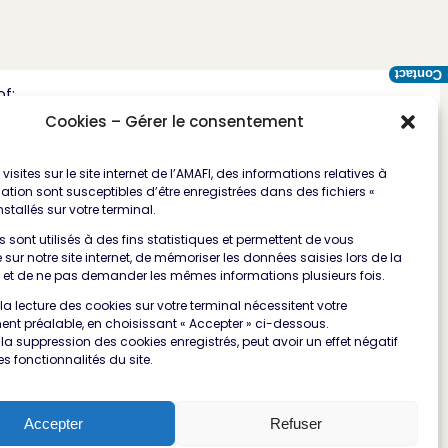
Contact
f:
Cookies – Gérer le consentement
visites sur le site internet de l’AMAFI, des informations relatives à
ation sont susceptibles d’être enregistrées dans des fichiers «
nstallés sur votre terminal.
 sont utilisés à des fins statistiques et permettent de vous
 sur notre site internet, de mémoriser les données saisies lors de la
 et de ne pas demander les mêmes informations plusieurs fois.
 la lecture des cookies sur votre terminal nécessitent votre
nt préalable, en choisissant « Accepter » ci-dessous.
u la suppression des cookies enregistrés, peut avoir un effet négatif
es fonctionnalités du site.
Accepter
Refuser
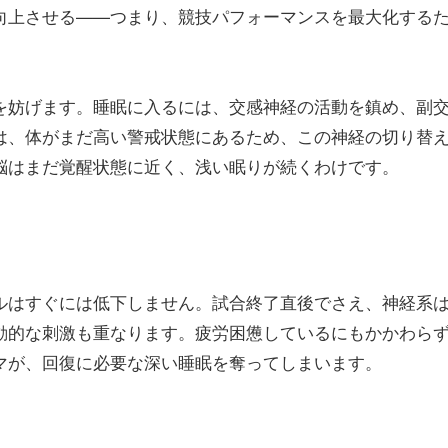
向上させる——つまり、競技パフォーマンスを最大化する
を妨げます。睡眠に入るには、交感神経の活動を鎮め、副
は、体がまだ高い警戒状態にあるため、この神経の切り替
脳はまだ覚醒状態に近く、浅い眠りが続くわけです。
ルはすぐには低下しません。試合終了直後でさえ、神経系
動的な刺激も重なります。疲労困憊しているにもかかわら
マが、回復に必要な深い睡眠を奪ってしまいます。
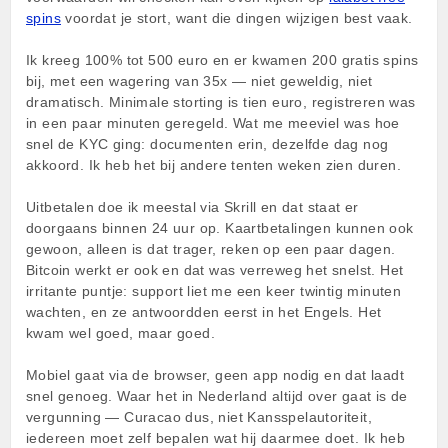
spins
voordat je stort, want die dingen wijzigen best vaak.
Ik kreeg 100% tot 500 euro en er kwamen 200 gratis spins
bij, met een wagering van 35x — niet geweldig, niet
dramatisch. Minimale storting is tien euro, registreren was
in een paar minuten geregeld. Wat me meeviel was hoe
snel de KYC ging: documenten erin, dezelfde dag nog
akkoord. Ik heb het bij andere tenten weken zien duren.
Uitbetalen doe ik meestal via Skrill en dat staat er
doorgaans binnen 24 uur op. Kaartbetalingen kunnen ook
gewoon, alleen is dat trager, reken op een paar dagen.
Bitcoin werkt er ook en dat was verreweg het snelst. Het
irritante puntje: support liet me een keer twintig minuten
wachten, en ze antwoordden eerst in het Engels. Het
kwam wel goed, maar goed.
Mobiel gaat via de browser, geen app nodig en dat laadt
snel genoeg. Waar het in Nederland altijd over gaat is de
vergunning — Curacao dus, niet Kansspelautoriteit,
iedereen moet zelf bepalen wat hij daarmee doet. Ik heb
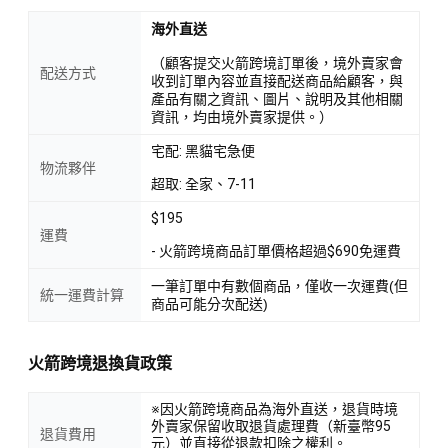
海外直送
（顧客提交火箭跨境訂單後，境外賣家會
配送方式
收到訂單內容並直接配送商品給顧客，與
產品有關之資訊、圖片、說明及其他相關
資訊，均由境外賣家提供。）
宅配: 黑貓宅急便
物流夥伴
超取: 全家、7-11
$195
運費
- 火箭跨境商品訂單價格超過$690免運費
一筆訂單中有數個商品，僅收一次運費(但
統一運費計算
商品可能分次配送)
火箭跨境退換貨政策
※因火箭跨境商品為海外直送，退貨時境
外賣家保留收取退貨處理費（新臺幣95
退貨費用
元）並直接從退款扣除之權利。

—————

- _What you have to do_: In the records above, find the line containing "sur notre site" and the line containing "gewoon, alleen is", then give both of them again word for word along with every line between. Omit any pictures.

- _Result of the exercise_:
 sur notre site internet, de mémoriser les données saisies lors de la
 et de ne pas demander les mêmes informations plusieurs fois.
 la lecture des cookies sur votre terminal nécessitent votre
nt préalable, en choisissant « Accepter » ci-dessous.
u la suppression des cookies enregistrés, peut avoir un effet négatif
es fonctionnalités du site.
Accepter
Refuser
向上させる——つまり、競技パフォーマンスを最大化する
を妨げます。睡眠に入るには、交感神経の活動を鎮め、副
は、体がまだ高い警戒状態にあるため、この神経の切り替
脳はまだ覚醒状態に近く、浅い眠りが続くわけです。
ルはすぐには低下しません。試合終了直後でさえ、神経系
動的な刺激も重なります。疲労困憊しているにもかかわら
マが、回復に必要な深い睡眠を奪ってしまいます。
spins
voordat je stort, want die dingen wijzigen best vaak.
Ik kreeg 100% tot 500 euro en er kwamen 200 gratis spins
bij, met een wagering van 35x — niet geweldig, niet
dramatisch. Minimale storting is tien euro, registreren was
in een paar minuten geregeld. Wat me meeviel was hoe
snel de KYC ging: documenten erin, dezelfde dag nog
akkoord. Ik heb het bij andere tenten weken zien duren.
Uitbetalen doe ik meestal via Skrill en dat staat er
doorgaans binnen 24 uur op. Kaartbetalingen kunnen ook
gewoon, alleen is dat trager, reken op een paar dagen.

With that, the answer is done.